TEXT SECTION =>
★ ★ ★ ★ ★ ★ ★
November 12th, 2011
10:00 PM ET

My Take: Keep government out of mind-reading business

Editor's Note: Paul Root Wolpe, Ph.D., is director of Emory University’s Center for Ethics.

By Paul Root Wolpe, Special to CNN

(CNN) - “My thoughts, they roam freely. Who can ever guess them?”

So goes an old German folk song. But imagine living in a world where someone can guess your thoughts, or even know them for certain. A world where science can reach into the deep recesses of your brain and pull out information that you thought was private and inaccessible.

Would that worry you?

If so, then start worrying. The age of mind reading is upon us.

Neuroscience is advancing so rapidly that, under certain conditions, scientists can use sophisticated brain imaging technology to scan your brain and determine whether you can read a particular language, what word you are thinking of, even what you are dreaming about while you are asleep.

The research is still new, and the kinds of information scientists can find through brain imaging are still simple. But the recent pace of progress in neuroscience has been startling and new studies are being published all the time.

In one experiment, researchers at Carnegie Mellon looked at images of people’s brains when they were thinking of some common objects – animals, body parts, tools, vegetables – and recorded which areas of their brains activated when they thought about each object.

The scientists studied patterns of brain activity while subjects thought about 58 such objects. Then they predicted what the person’s brain would look like if researchers gave them a brand new object, like “celery.”

The scientists’ predictions were surprisingly accurate.

Many scholars predicted as recently as a few years ago that we would never get this far. Now we have to ask: If we can tell what words you are thinking of, is it much longer before we will be able to read complex thoughts?

In another experiment, researchers at the Max Planck Institute of Psychiatry in Munich, Germany, sought out a group of “lucid dreamers” - people who remain aware that they are dreaming and even maintain some control over their dreams while they sleep.

The researchers asked the subjects to clench either their right hand or left hand in their dreams, then scanned their brain while they slept. The subjects’ motor cortex, the part of the brain that controls movement, lit up in the same manner it would if a person clenched their left hand while awake – even though the actual hand of the sleeping subjects never moved.

The images revealed that the subjects were dreaming of clenching their left fists.

Throughout human history, the inner workings of our minds were impenetrable, known only to us and, perhaps, to God. No one could see what you were thinking, or know what you were feeling, unless you chose to reveal it to them.

In fact, the idea of being able to decipher what is going on in that three pounds of grey mush between our ears seemed an impossible task even a couple of decades ago.

Now, for the first time in human history, we are peering into the labyrinth of the mind and pulling out information, perhaps even information you would rather we did not know.
★ ★ ★ ★ ★ ★ ★
List the kinds of common objects that people thought about in the Carnegie Mellon experiment described in the column on mind reading.
★ ★ ★ ★ ★ ★ ★
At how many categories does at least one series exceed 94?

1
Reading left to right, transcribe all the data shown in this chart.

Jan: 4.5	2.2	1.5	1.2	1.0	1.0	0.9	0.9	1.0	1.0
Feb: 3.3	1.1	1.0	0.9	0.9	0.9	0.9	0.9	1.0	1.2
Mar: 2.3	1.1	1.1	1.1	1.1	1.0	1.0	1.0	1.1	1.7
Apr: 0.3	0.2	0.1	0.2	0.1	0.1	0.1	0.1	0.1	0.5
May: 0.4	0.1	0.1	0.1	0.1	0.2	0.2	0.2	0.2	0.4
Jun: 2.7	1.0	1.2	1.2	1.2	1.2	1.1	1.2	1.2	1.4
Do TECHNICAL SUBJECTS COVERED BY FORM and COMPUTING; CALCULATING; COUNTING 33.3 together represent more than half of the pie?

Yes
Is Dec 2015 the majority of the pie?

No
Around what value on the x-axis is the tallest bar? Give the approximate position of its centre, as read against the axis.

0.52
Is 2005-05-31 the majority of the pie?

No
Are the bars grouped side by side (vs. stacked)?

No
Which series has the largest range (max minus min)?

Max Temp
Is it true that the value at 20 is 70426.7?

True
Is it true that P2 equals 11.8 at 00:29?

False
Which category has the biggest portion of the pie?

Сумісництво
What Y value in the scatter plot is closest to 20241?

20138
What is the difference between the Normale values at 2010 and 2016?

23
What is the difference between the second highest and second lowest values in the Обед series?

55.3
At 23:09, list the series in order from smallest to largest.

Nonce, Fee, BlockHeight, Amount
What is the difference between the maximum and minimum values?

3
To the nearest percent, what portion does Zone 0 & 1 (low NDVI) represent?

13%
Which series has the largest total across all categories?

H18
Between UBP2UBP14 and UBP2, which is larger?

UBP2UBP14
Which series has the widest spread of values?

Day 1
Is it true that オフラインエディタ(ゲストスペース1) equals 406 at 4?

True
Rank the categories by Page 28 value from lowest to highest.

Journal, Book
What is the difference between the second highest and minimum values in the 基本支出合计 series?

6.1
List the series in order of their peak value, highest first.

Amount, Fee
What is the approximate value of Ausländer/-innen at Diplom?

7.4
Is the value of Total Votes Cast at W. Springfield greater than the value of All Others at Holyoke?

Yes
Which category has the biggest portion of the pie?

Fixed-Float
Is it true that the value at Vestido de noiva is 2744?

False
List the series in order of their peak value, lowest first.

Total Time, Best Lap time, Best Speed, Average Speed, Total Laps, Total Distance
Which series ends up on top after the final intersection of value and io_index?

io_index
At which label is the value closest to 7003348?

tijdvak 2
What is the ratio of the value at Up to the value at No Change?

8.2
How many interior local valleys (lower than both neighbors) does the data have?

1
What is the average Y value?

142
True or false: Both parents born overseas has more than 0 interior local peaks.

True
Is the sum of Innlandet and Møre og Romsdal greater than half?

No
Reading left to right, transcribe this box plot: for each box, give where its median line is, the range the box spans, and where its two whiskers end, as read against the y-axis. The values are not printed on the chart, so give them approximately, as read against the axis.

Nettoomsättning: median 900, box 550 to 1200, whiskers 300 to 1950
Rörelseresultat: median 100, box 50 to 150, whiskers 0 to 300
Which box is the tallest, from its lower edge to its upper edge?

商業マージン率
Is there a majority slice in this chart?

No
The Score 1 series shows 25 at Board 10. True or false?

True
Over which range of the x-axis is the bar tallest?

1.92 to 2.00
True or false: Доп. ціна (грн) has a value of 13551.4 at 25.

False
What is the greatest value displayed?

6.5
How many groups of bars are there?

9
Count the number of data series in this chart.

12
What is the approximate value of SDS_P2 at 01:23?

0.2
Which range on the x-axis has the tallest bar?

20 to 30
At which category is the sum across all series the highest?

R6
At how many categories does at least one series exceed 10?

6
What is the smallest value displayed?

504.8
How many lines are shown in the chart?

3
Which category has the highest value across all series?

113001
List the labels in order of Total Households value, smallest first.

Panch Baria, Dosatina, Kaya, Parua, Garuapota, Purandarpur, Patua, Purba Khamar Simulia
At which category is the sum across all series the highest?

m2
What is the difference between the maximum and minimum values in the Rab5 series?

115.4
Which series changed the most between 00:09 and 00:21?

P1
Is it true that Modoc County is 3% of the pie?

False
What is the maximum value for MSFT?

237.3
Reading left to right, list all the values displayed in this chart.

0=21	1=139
★ ★ ★ ★ ★ ★ ★
EXERCISE SOLUTION => Animals, body parts, tools, vegetables